The problem —
Transcribe every entry that follows exactly, omitting all pictures.

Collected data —
────

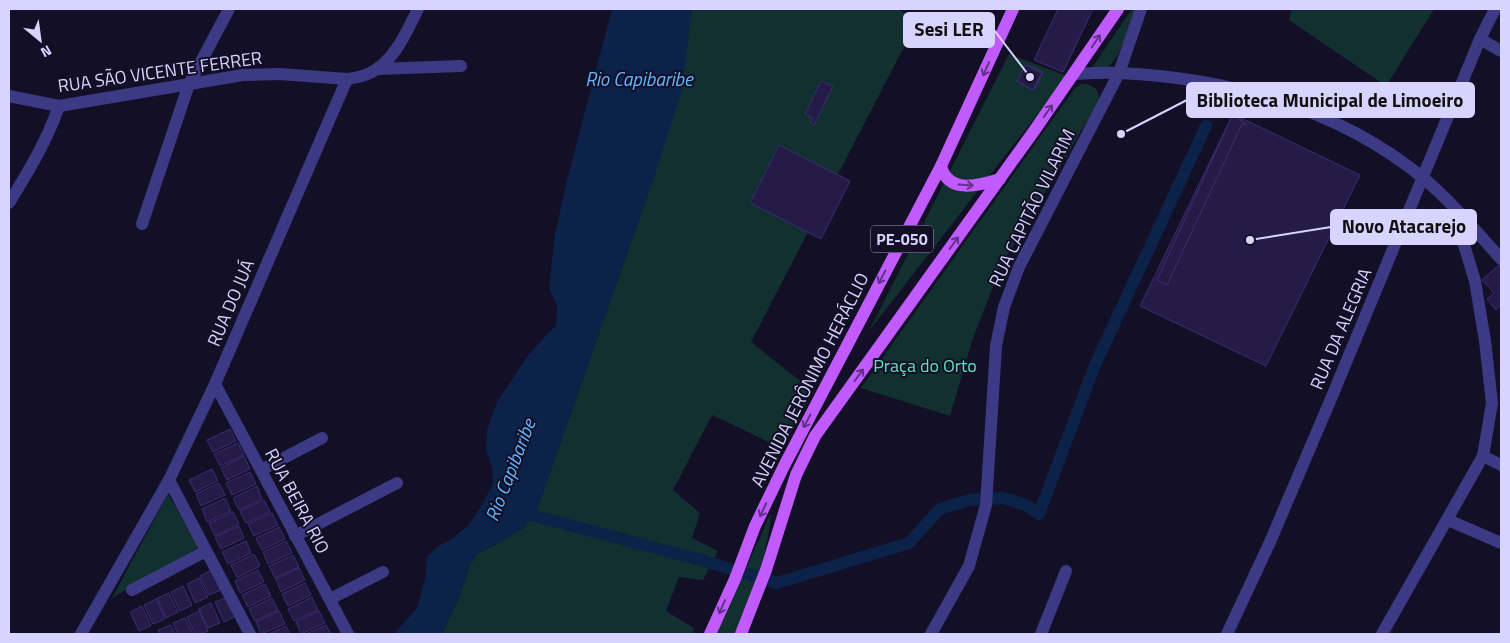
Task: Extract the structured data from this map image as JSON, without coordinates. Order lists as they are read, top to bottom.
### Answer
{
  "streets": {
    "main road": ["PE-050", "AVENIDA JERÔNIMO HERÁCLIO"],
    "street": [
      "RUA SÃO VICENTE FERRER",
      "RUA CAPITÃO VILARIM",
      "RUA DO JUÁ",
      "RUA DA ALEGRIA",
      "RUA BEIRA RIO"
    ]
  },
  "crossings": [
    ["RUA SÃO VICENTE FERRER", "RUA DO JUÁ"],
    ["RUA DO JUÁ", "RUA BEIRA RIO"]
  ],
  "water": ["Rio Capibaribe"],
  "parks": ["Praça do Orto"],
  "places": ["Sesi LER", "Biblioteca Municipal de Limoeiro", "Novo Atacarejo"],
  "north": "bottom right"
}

────

Solution to this problem —
Task: Extract the structured data from this map image as JSON, without coordinates. Order lists as they are read, top to bottom.
### Answer
{
  "streets": {
    "main road": ["PE-050", "AVENIDA JERÔNIMO HERÁCLIO"],
    "street": [
      "RUA SÃO VICENTE FERRER",
      "RUA CAPITÃO VILARIM",
      "RUA DO JUÁ",
      "RUA DA ALEGRIA",
      "RUA BEIRA RIO"
    ]
  },
  "crossings": [
    ["RUA SÃO VICENTE FERRER", "RUA DO JUÁ"],
    ["RUA DO JUÁ", "RUA BEIRA RIO"]
  ],
  "water": ["Rio Capibaribe"],
  "parks": ["Praça do Orto"],
  "places": ["Sesi LER", "Biblioteca Municipal de Limoeiro", "Novo Atacarejo"],
  "north": "bottom right"
}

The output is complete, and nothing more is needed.